-- GIVEN PASSAGE --
* * * * * * *

Spray Application of Water Based Top Coats

 

  • Water Based Top Coats are ready to spray from the container. Thinning is not necessary. However, in hot climates,  an extender can be used to increase the open time.
  • Water Based PolyAcrylic can be sprayed with HVLP systems or conventional sprayers. If you are using a sprayer that has been used for oil based or lacquers, clean the unit thoroughly and rinse with warm water before using. Apply a thin coat first that will dry and harden faster. Sand this first coat down to a smooth base on which to build your finish coats. With water based finishes it is better to spray 2 thin coats rather than 1 heavy coat.
  • Practice makes perfect! If you have never sprayed finishes before, take a large piece of cardboard and practice your technique first. Spray water on the cardboard to learn how the gun works. Check your fluid settings and adjust the controls to get comfortable with the spray angles and to develop your technique.
  • Keep your gun at a 90* angle, 6-8" from the surface. On large flat areas, use wet, even patterns 6 to 8’ wide. Over lap each pass 25% to conceal lines. For narrow surfaces, reduce the fan pattern to 2-3" to reduce overspray. Break your work into sections such as dresser top or drawer fronts. Spraying too large of an area can result in a textured grainy surface. A correctly sprayed finish should appear even and glossy. It is important to spray enough material to allow proper flow and leveling of the finish.

Trouble Shooting Guide for Spraying Water Based Top Coats

 

  • Rough, dry surface. This is called dry spray. You may have sprayed too lightly. Re-sand the finish with #320 paper and apply a heavier coat. Keep your gun at 6-8" from the surface.

* * * * * * *

-- ENTRIES SUPPLIED --
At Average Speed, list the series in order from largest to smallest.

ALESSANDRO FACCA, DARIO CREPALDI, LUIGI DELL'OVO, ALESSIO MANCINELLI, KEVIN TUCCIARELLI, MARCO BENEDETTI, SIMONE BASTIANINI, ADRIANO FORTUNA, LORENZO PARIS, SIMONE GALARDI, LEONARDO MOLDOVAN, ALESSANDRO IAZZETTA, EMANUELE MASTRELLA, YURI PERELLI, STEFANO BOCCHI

* * * * * * *

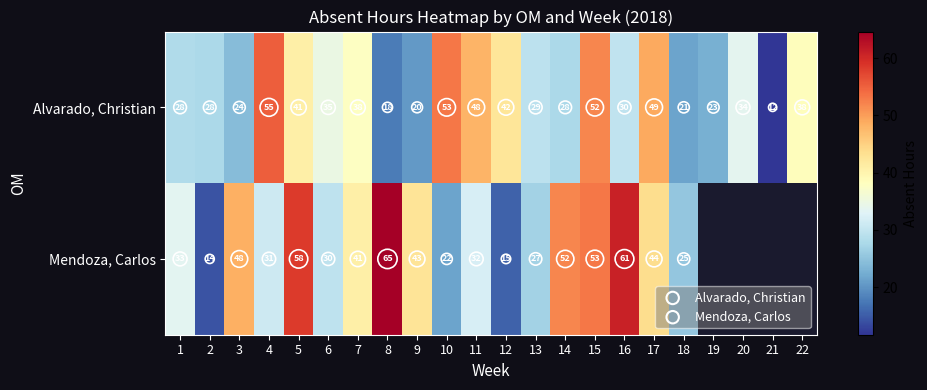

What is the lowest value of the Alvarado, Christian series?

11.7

* * * * * * *

-- TASK TO CARRY OUT --
In the spraying guide for water based top coats, what paper should be used to re-sand a finish that shows dry spray?

-- EXERCISE OUTPUT --
#320 paper.